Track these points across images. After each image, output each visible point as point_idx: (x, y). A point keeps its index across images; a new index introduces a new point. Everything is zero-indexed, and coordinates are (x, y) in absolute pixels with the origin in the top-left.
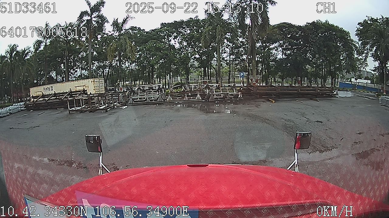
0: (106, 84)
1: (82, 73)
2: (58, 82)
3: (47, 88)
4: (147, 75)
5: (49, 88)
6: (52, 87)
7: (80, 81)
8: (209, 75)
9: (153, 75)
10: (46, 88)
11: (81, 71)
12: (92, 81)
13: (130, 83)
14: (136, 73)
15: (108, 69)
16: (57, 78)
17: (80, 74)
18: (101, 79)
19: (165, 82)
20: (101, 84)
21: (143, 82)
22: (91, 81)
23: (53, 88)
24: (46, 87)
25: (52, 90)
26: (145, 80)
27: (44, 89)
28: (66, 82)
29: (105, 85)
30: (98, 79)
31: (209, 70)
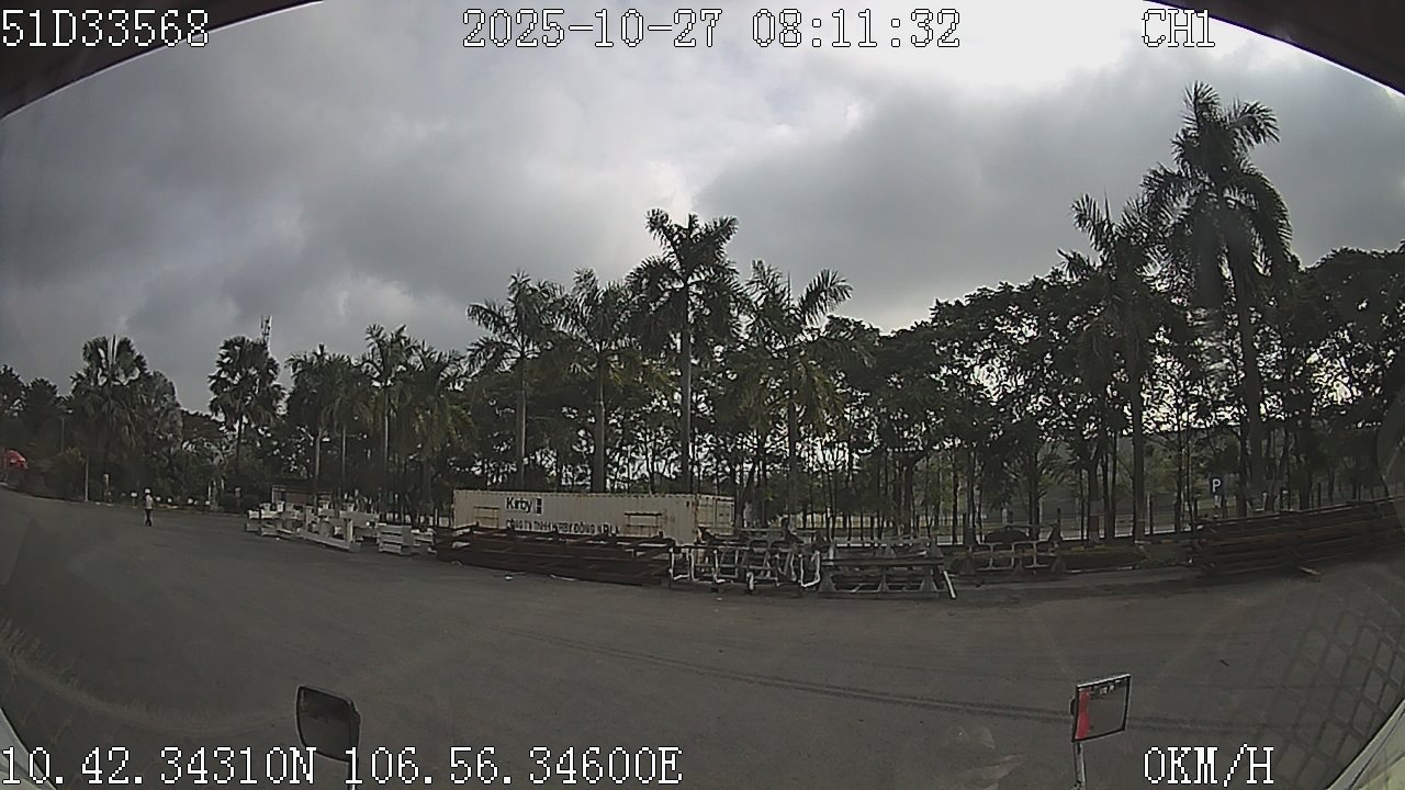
0: (739, 516)
1: (655, 469)
2: (561, 489)
3: (522, 502)
4: (890, 492)
5: (527, 503)
6: (539, 501)
7: (646, 496)
8: (1109, 493)
9: (910, 497)
10: (517, 503)
11: (652, 464)
12: (688, 503)
13: (828, 519)
14: (850, 484)
15: (750, 466)
16: (559, 475)
17: (647, 474)
18: (722, 498)
19: (955, 520)
20: (721, 515)
21: (876, 520)
22: (686, 500)
23: (542, 506)
24: (517, 495)
25: (539, 511)
26: (881, 513)
27: (509, 503)
28: (591, 491)
29: (737, 521)
30: (711, 497)
31: (1110, 475)
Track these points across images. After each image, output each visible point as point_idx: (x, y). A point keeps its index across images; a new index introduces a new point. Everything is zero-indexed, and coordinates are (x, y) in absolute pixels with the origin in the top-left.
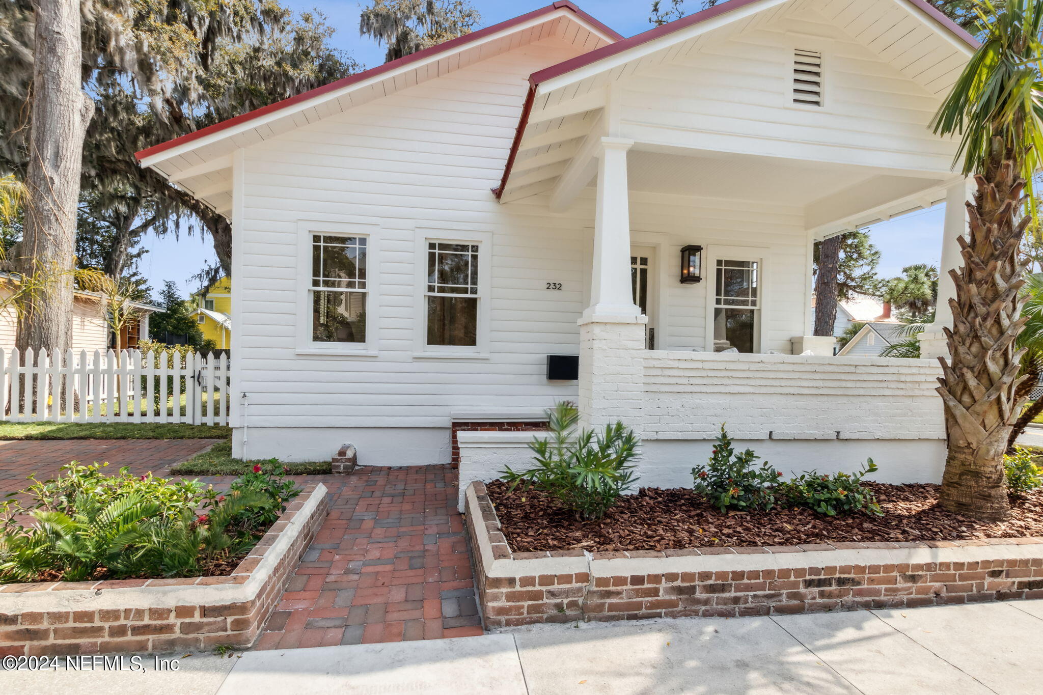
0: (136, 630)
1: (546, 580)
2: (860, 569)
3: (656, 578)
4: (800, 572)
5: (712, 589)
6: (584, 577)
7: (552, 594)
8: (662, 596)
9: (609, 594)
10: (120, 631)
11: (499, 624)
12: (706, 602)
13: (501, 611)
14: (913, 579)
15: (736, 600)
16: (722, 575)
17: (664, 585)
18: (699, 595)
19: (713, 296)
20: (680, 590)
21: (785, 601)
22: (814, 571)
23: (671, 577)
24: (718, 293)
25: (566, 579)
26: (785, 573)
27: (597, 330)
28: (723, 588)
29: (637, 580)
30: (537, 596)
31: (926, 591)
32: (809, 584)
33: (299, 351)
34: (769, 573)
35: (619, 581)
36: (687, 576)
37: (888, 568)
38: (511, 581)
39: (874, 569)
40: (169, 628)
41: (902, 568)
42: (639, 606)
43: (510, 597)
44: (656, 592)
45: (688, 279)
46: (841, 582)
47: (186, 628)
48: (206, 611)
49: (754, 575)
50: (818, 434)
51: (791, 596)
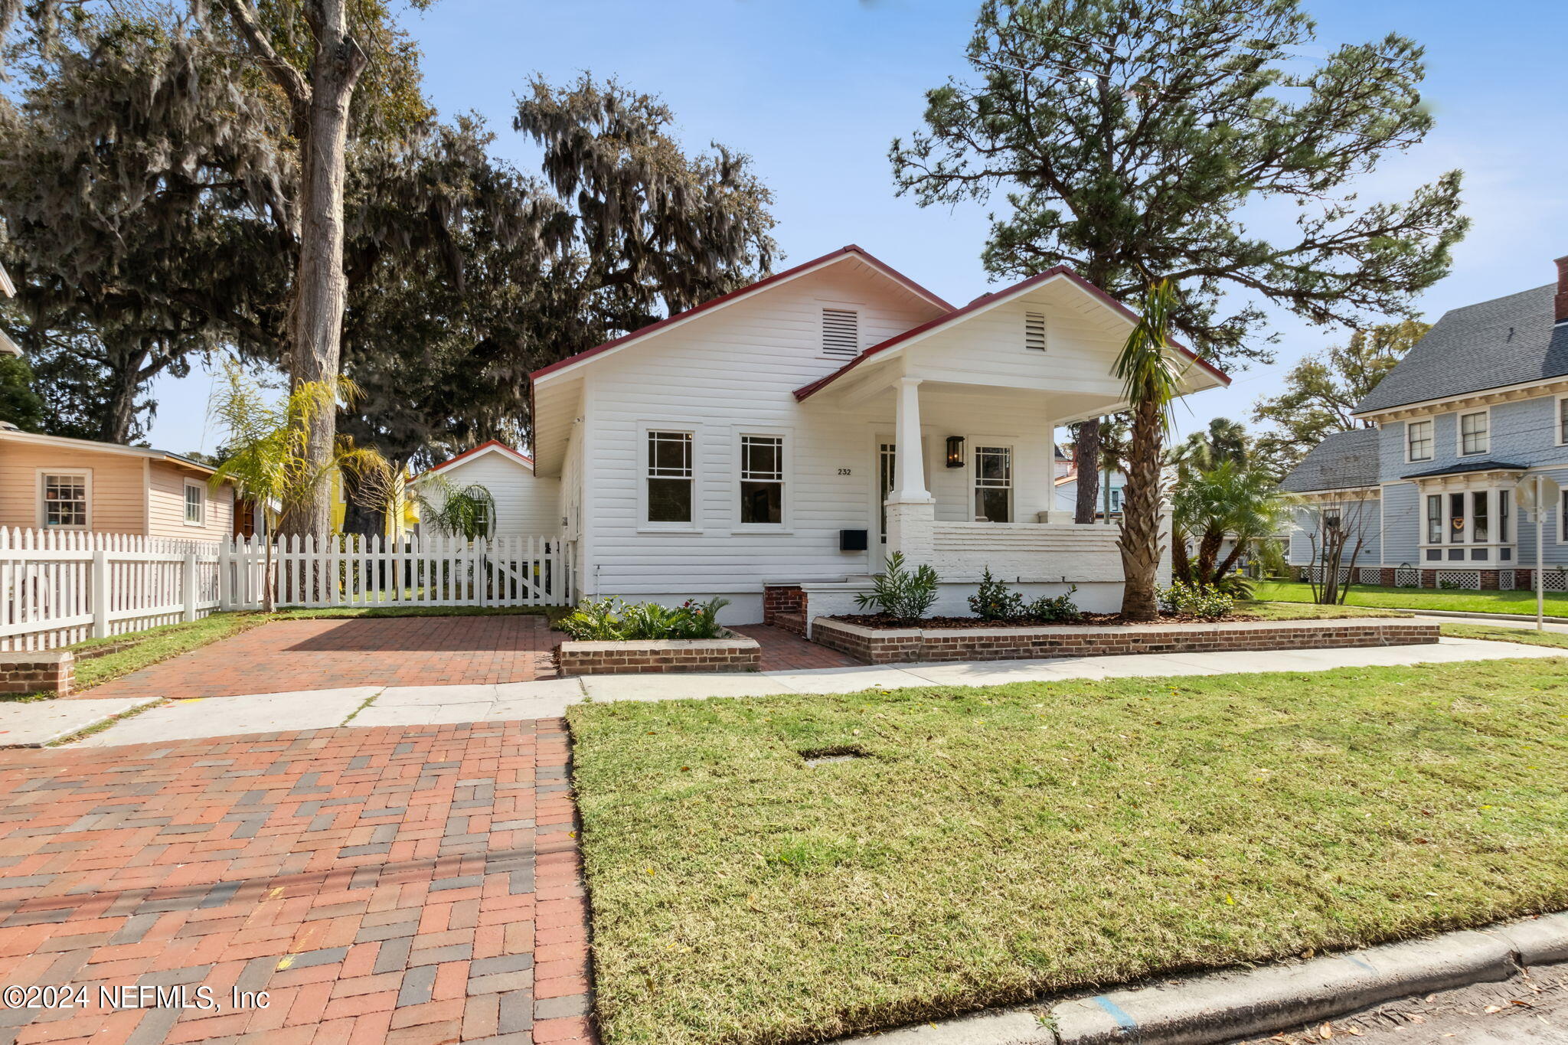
0: (711, 660)
1: (900, 640)
2: (1061, 637)
3: (955, 639)
4: (1029, 638)
5: (983, 646)
6: (919, 639)
7: (903, 647)
8: (958, 649)
9: (932, 647)
10: (704, 660)
11: (877, 663)
12: (981, 653)
13: (878, 655)
14: (1090, 643)
15: (996, 652)
16: (989, 638)
17: (959, 643)
18: (977, 649)
19: (973, 478)
20: (967, 646)
21: (1022, 654)
22: (1037, 637)
23: (963, 639)
24: (978, 475)
25: (909, 639)
26: (1021, 638)
27: (903, 508)
28: (989, 646)
29: (946, 640)
30: (896, 648)
31: (1098, 649)
32: (1034, 644)
33: (641, 529)
34: (1013, 638)
35: (937, 640)
36: (971, 639)
37: (1077, 636)
38: (883, 640)
39: (1069, 637)
40: (725, 659)
41: (1084, 636)
42: (947, 654)
43: (883, 648)
44: (955, 647)
45: (953, 464)
46: (1051, 643)
47: (733, 659)
48: (742, 651)
49: (1005, 638)
50: (1049, 578)
51: (1025, 651)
------------------------------------------------
> [PROBLEM DESCRIPTION]: Format the material above as a numbered list, from its start through the line containing "31: (1110, 475)". Leave out blank lines and the pictures.

> [WORKED SOLUTION]:
1. Track these points across images. After each image, output each visible point as point_idx: (x, y). A point keeps its index across images; a new index introduces a new point. Everything is zero-indexed, and coordinates are (x, y) in absolute pixels with the origin in the top-left.
2. 0: (106, 84)
3. 1: (82, 73)
4. 2: (58, 82)
5. 3: (47, 88)
6. 4: (147, 75)
7. 5: (49, 88)
8. 6: (52, 87)
9. 7: (80, 81)
10. 8: (209, 75)
11. 9: (153, 75)
12. 10: (46, 88)
13. 11: (81, 71)
14. 12: (92, 81)
15. 13: (130, 83)
16. 14: (136, 73)
17. 15: (108, 69)
18. 16: (57, 78)
19. 17: (80, 74)
20. 18: (101, 79)
21. 19: (165, 82)
22. 20: (101, 84)
23. 21: (143, 82)
24. 22: (91, 81)
25. 23: (53, 88)
26. 24: (46, 87)
27. 25: (52, 90)
28. 26: (145, 80)
29. 27: (44, 89)
30. 28: (66, 82)
31. 29: (105, 85)
32. 30: (98, 79)
33. 31: (209, 70)
34. 0: (739, 516)
35. 1: (655, 469)
36. 2: (561, 489)
37. 3: (522, 502)
38. 4: (890, 492)
39. 5: (527, 503)
40. 6: (539, 501)
41. 7: (646, 496)
42. 8: (1109, 493)
43. 9: (910, 497)
44. 10: (517, 503)
45. 11: (652, 464)
46. 12: (688, 503)
47. 13: (828, 519)
48. 14: (850, 484)
49. 15: (750, 466)
50. 16: (559, 475)
51. 17: (647, 474)
52. 18: (722, 498)
53. 19: (955, 520)
54. 20: (721, 515)
55. 21: (876, 520)
56. 22: (686, 500)
57. 23: (542, 506)
58. 24: (517, 495)
59. 25: (539, 511)
60. 26: (881, 513)
61. 27: (509, 503)
62. 28: (591, 491)
63. 29: (737, 521)
64. 30: (711, 497)
65. 31: (1110, 475)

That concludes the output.